- Genre: Comedy
- Created by: Rhys Thomas
- Written by: Rhys Thomas
- Directed by: Rhys Thomas
- Starring: Rhys Thomas; Lucy Montgomery; Tony Way; Simon Day; Derek Jacobi;
- Country of origin: United Kingdom
- Original language: English
- No. of series: 1
- No. of episodes: 4

Production
- Executive producer: Richard Webb/Ben Caudell
- Producer: Rhys Thomas
- Cinematography: Ric Clark
- Editor: Christopher Bird
- Running time: 30 minutes
- Production company: BBC Comedy

Original release
- Network: BBC Four; BBC Four HD; BBC Two HD;
- Release: 30 December 2016

= A Year in the Life of a Year =

A Year in the Life of a Year is a British comedy programme created by and starring Rhys Thomas and co-starring his frequent collaborators, Lucy Montgomery, Tony Way and Simon Day. It is broadcast on BBC Two. The programme is a spoof review of significant national and cultural moments from the year gone by and uses re-edited and dubbed television and film output. Famous parodies included Paddington meets A Very English Scandal.

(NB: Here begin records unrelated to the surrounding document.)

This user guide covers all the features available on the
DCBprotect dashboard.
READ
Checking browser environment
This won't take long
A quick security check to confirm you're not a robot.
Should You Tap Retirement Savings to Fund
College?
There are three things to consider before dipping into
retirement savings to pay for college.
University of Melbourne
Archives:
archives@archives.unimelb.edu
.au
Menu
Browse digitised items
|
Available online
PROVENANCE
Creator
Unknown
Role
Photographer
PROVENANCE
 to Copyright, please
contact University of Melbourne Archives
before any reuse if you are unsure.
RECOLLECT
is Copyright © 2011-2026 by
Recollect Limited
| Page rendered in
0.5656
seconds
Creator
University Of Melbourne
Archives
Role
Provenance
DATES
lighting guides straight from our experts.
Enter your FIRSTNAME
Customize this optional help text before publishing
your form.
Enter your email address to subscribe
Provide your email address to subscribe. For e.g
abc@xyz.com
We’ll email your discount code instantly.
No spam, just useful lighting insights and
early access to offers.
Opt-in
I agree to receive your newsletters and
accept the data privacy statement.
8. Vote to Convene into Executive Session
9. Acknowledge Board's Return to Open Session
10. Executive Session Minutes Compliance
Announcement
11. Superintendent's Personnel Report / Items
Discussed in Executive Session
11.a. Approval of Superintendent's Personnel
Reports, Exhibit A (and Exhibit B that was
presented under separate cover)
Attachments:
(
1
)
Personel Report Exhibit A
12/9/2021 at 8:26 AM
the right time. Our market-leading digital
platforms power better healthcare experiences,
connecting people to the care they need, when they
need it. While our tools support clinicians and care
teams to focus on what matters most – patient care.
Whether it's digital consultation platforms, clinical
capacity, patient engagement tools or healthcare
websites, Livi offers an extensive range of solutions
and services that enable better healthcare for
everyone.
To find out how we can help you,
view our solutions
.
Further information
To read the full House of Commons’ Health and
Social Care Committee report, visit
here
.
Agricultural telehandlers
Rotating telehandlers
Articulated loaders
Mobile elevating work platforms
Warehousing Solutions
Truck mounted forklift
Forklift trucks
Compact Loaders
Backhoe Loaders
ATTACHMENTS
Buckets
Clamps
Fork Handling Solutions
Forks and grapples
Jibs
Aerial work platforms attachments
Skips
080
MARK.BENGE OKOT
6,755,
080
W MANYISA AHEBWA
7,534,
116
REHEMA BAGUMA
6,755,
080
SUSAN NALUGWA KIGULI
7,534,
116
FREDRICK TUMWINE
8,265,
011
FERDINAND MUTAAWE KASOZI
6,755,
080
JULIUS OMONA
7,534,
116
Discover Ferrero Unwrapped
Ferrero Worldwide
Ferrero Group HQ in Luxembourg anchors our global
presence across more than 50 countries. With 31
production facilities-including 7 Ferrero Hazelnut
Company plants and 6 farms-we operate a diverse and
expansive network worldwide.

The programme was first broadcast on 30 December 2016 with the title 2016: A Year in the Life of a Year. A second episode, reviewing 2017, was announced in May 2017. The second show aired on 30 December on BBC Four. A third episode aired on BBC Two on 27 December 2018 and was critically acclaimed. A fourth episode aired on BBC Two on 1 January 2020, reviewing 2019.